O machismo do Judiciário, dia sim e dia também

Ao questionar a mãe dos filhos do apresentador Gugu Liberato se os dois faziam sexo, advogado ignora totalmente as particularidades de cada relação

Revistas de fofoca acompanharam quase que em tempo real gravidez e nascimento dos filhos de Rose e Gugu

Sendo mulher, não há um dia em que a gente não veja o machismo. Sim, o machismo está em tudo, em todos, o tempo todo. Mesmo que nem todo mundo veja. O fato de destaque da vez é a audiência que foi realizada dia 22 de maio em São Paulo, no processo em que a médica Rose Miriam pede o reconhecimento da união estável com o apresentar Gugu Liberato, morto em 2019. Os dois tinham três filhos, mas não eram casados legalmente e Rose não foi incluída no testamento. A ação visa garantir que ela tenha direito à metade da herança.

Na audiência, o advogado que representa a irmã de Gugu perguntou à Rose se ela mantinha relações sexuais com o apresentador. Ela respondeu que sim e foi questionada sobre a frequência. Tudo isso na frente dos três filhos. Rose e Gugu viveram juntos por 19 anos. Fotos, viagens, entrevistas, há farto registro. A médica não foi a única a pedir reconhecimento de união estável com o apresentador. O chef de cozinha Thiago Salvático também entrou na Justiça alegando que os dois foram um casal por nove anos. Ele teve seu pedido indeferido.

Mas, voltando à Rose e ao questionamento do advogado – que não vou nem citar o nome – sobre a vida sexual de ambos: você imagina essa pergunta sendo feita a um homem? Eu aposto a ponta do meu dedo mínimo esquerdo (e como jornalista eu uso muito as pontas dos dedos) que nenhum advogado perguntaria isso para um homem.
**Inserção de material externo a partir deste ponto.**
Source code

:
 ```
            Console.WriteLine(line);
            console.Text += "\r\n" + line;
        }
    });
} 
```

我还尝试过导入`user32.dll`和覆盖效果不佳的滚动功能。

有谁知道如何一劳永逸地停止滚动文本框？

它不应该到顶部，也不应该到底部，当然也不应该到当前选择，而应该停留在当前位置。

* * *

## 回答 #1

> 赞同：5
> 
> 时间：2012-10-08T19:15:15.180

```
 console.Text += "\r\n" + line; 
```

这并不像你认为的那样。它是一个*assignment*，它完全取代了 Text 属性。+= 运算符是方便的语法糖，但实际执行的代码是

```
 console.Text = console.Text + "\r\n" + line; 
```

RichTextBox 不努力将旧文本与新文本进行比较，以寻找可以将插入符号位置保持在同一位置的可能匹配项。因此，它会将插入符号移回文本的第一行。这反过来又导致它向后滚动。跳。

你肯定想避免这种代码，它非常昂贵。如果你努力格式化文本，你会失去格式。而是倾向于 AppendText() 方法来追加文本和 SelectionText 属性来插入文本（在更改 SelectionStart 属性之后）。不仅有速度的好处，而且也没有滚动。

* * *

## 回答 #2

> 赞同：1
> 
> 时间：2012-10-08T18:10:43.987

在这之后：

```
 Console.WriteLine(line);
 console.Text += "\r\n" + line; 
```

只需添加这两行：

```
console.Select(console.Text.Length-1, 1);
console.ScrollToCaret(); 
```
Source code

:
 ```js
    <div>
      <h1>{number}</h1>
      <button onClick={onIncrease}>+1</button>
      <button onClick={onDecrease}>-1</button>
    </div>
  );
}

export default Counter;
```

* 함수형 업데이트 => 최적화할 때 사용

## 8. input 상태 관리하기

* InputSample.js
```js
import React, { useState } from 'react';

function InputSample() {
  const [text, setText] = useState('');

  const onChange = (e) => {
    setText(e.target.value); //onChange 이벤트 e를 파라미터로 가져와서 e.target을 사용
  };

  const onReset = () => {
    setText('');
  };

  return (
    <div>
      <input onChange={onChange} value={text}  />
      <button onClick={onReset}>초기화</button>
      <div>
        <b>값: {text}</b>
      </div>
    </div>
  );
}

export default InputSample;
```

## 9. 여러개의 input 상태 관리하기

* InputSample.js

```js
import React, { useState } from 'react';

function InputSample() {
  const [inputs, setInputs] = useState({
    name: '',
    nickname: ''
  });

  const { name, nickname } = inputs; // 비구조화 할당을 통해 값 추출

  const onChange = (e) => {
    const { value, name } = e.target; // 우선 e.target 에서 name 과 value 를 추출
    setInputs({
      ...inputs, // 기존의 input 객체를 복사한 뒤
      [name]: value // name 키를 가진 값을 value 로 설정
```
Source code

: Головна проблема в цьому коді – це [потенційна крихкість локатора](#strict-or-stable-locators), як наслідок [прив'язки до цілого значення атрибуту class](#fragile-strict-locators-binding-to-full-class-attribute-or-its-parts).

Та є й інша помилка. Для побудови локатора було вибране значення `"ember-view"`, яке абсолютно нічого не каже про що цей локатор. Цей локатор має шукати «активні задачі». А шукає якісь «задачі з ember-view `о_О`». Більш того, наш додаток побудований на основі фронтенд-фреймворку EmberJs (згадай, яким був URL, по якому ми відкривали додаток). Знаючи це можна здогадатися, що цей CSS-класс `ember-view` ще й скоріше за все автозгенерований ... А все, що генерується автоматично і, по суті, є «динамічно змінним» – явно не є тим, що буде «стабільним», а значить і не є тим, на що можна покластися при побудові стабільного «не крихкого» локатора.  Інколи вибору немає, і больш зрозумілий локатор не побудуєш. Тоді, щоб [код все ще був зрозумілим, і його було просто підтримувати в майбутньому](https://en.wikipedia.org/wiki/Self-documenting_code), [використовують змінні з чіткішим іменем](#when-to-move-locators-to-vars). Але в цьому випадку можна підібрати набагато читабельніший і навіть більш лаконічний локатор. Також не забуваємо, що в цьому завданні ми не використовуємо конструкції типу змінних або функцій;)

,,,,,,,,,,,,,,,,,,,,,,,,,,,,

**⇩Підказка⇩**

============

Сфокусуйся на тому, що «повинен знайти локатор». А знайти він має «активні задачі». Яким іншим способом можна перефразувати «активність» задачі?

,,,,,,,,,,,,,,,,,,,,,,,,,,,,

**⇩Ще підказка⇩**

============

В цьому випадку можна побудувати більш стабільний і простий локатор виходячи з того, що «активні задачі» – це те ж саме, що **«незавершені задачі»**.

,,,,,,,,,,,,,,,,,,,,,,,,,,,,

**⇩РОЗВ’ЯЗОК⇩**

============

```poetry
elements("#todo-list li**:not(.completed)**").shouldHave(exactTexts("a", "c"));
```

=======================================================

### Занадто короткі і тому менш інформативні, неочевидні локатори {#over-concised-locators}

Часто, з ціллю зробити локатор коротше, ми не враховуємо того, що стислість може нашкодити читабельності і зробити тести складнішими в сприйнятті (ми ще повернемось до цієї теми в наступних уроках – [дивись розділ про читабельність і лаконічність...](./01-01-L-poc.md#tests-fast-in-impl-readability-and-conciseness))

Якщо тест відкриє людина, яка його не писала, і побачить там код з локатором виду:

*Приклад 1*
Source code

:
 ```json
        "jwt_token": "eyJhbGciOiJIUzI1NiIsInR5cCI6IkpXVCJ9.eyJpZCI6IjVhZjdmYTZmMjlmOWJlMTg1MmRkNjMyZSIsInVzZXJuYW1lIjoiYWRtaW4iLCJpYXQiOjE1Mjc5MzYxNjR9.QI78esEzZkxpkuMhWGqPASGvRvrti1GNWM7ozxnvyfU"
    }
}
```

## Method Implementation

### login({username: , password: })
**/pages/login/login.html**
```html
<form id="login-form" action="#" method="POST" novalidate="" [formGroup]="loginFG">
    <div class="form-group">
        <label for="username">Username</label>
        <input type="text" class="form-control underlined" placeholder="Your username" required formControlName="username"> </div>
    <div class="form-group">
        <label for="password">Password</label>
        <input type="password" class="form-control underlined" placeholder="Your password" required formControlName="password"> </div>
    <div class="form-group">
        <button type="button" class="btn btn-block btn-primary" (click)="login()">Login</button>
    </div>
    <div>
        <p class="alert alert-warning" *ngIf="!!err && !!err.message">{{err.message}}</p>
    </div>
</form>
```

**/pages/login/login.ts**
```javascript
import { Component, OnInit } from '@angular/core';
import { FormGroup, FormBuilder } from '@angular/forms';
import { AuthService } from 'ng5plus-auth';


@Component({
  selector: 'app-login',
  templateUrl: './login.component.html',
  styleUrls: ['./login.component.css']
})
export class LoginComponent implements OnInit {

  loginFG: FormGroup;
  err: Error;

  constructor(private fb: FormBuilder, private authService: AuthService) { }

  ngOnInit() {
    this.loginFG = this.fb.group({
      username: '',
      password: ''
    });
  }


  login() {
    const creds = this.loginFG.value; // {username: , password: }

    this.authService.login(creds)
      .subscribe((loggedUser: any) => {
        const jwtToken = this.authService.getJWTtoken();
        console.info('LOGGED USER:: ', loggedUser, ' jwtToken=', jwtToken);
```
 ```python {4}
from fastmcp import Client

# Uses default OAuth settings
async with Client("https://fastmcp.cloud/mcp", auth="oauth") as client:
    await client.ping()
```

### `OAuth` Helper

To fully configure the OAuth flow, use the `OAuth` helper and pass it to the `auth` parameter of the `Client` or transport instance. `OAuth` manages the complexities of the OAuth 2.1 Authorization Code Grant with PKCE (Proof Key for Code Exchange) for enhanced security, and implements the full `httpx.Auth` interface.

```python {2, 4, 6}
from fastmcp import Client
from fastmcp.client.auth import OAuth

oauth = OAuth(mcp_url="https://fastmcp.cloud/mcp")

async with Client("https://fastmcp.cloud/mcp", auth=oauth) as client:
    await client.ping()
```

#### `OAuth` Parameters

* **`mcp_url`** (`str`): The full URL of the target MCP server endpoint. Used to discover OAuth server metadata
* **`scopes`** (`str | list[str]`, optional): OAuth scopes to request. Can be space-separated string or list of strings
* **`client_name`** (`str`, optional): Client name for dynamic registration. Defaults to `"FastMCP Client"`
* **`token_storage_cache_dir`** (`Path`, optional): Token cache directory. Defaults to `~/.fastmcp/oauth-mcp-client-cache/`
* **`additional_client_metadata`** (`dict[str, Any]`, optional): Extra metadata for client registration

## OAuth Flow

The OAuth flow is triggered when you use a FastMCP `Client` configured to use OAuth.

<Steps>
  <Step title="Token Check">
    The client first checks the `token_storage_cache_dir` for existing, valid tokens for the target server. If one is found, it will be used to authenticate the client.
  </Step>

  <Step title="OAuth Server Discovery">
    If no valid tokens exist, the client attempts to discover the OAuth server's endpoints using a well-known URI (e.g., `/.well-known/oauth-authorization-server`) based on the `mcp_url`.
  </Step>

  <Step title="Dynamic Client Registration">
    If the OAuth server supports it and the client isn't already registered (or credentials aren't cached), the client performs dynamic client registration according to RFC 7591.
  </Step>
O pacto da masculinidade não permite. Ainda que o juiz tenha alertado que a pergunta era impertinente, é assombroso que um advogado tenha se achado no direito de fazê-la.

E mesmo que Rose e Gugu não transassem. Quem aí conhece algum casal, que casou no religioso, no civil, como manda o figurino, e há anos não transa? Ou casais que nem moram juntos, vivem em casas separadas. E de longe, que eu saiba, só rola sexo virtual. A questão é: o que isso importa? O que isso prova? Por esse ponto de vista, quantos casamentos e uniões estáveis seriam anulados?

Invisibilidade do trabalho doméstico

Além do flagrante desrespeito à Rose, essa pergunta deixa claro que para esse advogado (e a gente sabe, para muitas pessoas) o trabalho doméstico realizado na grande maioria das vezes pelas mulheres é invisibilizado. Ainda que Rose contasse com pessoas que trabalhavam como empregadas domésticas, toda a organização da vida da família, dos três filhos, era responsabilidade dela. Os filhos e a mãe moravam em Orlando, na Flórida, enquanto Gugu morava em São Paulo.

Para além de elucidar se eles tinham ou não uma união estável, se ela tem ou não direito à herança, não é possível se calar diante desse ato machista. E a imprensa, que reproduz a notícia porque sabe que é polêmica e gera cliques, engajamento e dinheiro, sem apontar a violência machista dessa pergunta é cúmplice dessa violência. A mesma imprensa que noticiou fartamente a gravidez e o nascimento dos filhos de Rose e Gugu. Há que se ter responsabilidade editorial e fazer, sim, o recorte de gênero no que acontece e é noticiado. E de raça. E de tudo o que nos atravessa enquanto pessoas. Só assim o machismo (e o racismo) estrutural poderá ser combatido.